Followed this fine-tuning tutorial here:
And this is my code:
# https://www.linkedin.com/advice/1/how-do-you-use-hugging-face-natural-language-processing-q4gve
# https://huggingface.co/docs/transformers/training
# Models
# microsoft/phi-1_5
# distilbert/distilbert-base-uncased
# google-t5/t5-base
# deberta-v3-base
# google-bert/bert-base-cased
import pandas as pd
import torch
# import transformers as tm #import BertLMHeadModel, AutoModelForMaskedLM, AutoModelForSeq2SeqLM, AutoModelForCausalLM, AutoModel, AutoModelForSequenceClassification, GPT2LMHeadModel,PhiForCausalLM, GPT2Tokenizer, AutoTokenizer, GPT2TokenizerFast
from transformers import BertLMHeadModel, AutoModelForMaskedLM, AutoModelForSeq2SeqLM, AutoModelForCausalLM, AutoModel, AutoModelForSequenceClassification, GPT2LMHeadModel,PhiForCausalLM, GPT2Tokenizer, AutoTokenizer, GPT2TokenizerFast
import os
import keras
from datasets import load_dataset
from tensorflow.keras.optimizers import SGD, Adam
from tensorflow.keras.optimizers.schedules import ExponentialDecay
import evaluate
import numpy as np
from transformers import TFAutoModelForSequenceClassification
# import transformers as tm
model_name="google-bert/bert-base-cased"
fileName="data2.json"

Data for analysis:
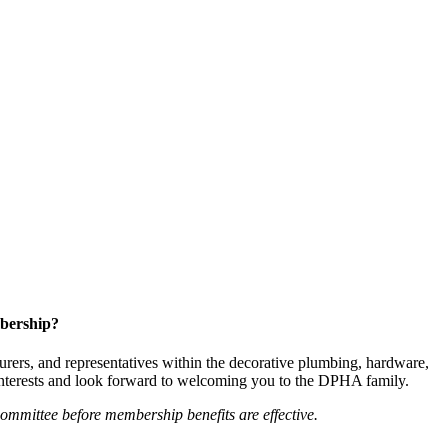
bership?
ers, and representatives within the decorative plumbing, hardware,
 interests and look forward to welcoming you to the DPHA family.
mittee before membership benefits are effective.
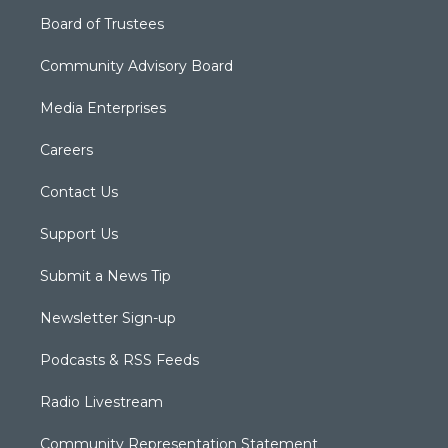
Board of Trustees
Community Advisory Board
Media Enterprises
Careers
Contact Us
Support Us
Submit a News Tip
Newsletter Sign-up
Podcasts & RSS Feeds
Radio Livestream
Community Representation Statement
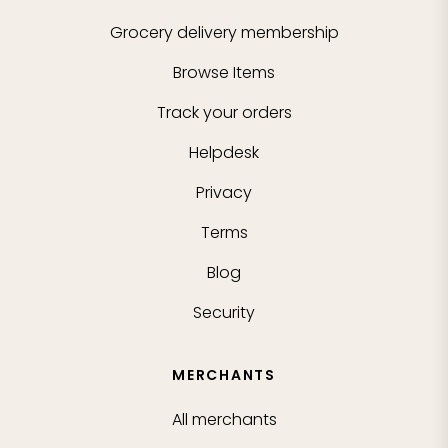
Grocery delivery membership
Browse Items
Track your orders
Helpdesk
Privacy
Terms
Blog
Security
MERCHANTS
All merchants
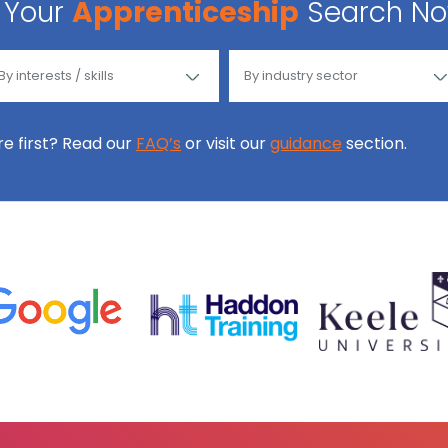
Your
Apprenticeship
Search N
ore first? Read our
FAQ’s
or visit our
guidance
section.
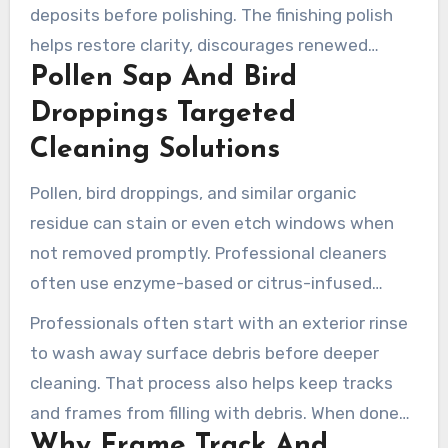
deposits before polishing. The finishing polish
helps restore clarity, discourages renewed
Pollen Sap And Bird
buildup, and supports a longer glass lifespan.
Droppings Targeted
Cleaning Solutions
Pollen, bird droppings, and similar organic
residue can stain or even etch windows when
not removed promptly. Professional cleaners
often use enzyme-based or citrus-infused
products to break down oils and proteins. A
Professionals often start with an exterior rinse
gentle cleaning process then removes sap while
to wash away surface debris before deeper
protecting seals and adjacent materials.
cleaning. That process also helps keep tracks
and frames from filling with debris. When done
Why Frame Track And
correctly, this cleaning prevents stains and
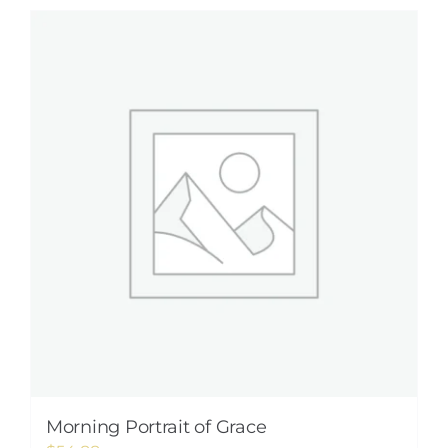
Morning Portrait of Grace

Problem 1:
In the fine-tuning code, recast the comment block that begins "# Models" as a short bulleted list of the model names it gives.
Problem 2:
Extend the fine-tuning code beyond its final line, fileName="data2.json".
None of the records are needed here.

Answer section 1:
- microsoft/phi-1_5
- distilbert/distilbert-base-uncased
- google-t5/t5-base
- deberta-v3-base
- google-bert/bert-base-cased

Answer section 2:
dataset = load_dataset("json", data_files=fileName)
dataset=dataset["train"]
file=open(fileName)
myData=pd.read_json(fileName, lines=True)
# model = tm.BertLMHeadModel.from_pretrained(model_name)
# model = tm.AutoModelForSeq2SeqLM.from_pretrained(model_name)
# model = tm.AutoModelForCausalLM.from_pretrained(model_name)
# model = tm.GPT2LMHeadModel.from_pretrained(model_name) # for gpt2
# model = PhiForCausalLM.from_pretrained(model_name) # for phi-1_5
model = TFAutoModelForSequenceClassification.from_pretrained(model_name, num_labels=5)
# TOkenizers
tokenizer = AutoTokenizer.from_pretrained(model_name)
# ======================================
# Fine tuning the Model
# ======================================
numberOfData=len(myData["input"])
tokenized_data = tokenizer(dataset["input"], return_tensors="np")
tokenized_data = dict(tokenized_data)
def tokenize_dataset(data):
# Keys of the returned dictionary will be added to the dataset as columns
return tokenizer(data["input"])
dataset = dataset.map(tokenize_dataset)
# labels = np.array(dataset["label"])
tf_dataset = model.prepare_tf_dataset(dataset["input"], batch_size=16, shuffle=True, tokenizer=tokenizer) <<-- OFFENDING LINE
model.compile(optimizer=Adam(3e-5)) # No loss argument!
model.fit(tokenized_data)
I get this error:
TypeError: Dataset argument should be a datasets.Dataset!
from this line:
tf_dataset = model.prepare_tf_dataset(dataset["input"], batch_size=16, shuffle=True, tokenizer=tokenizer)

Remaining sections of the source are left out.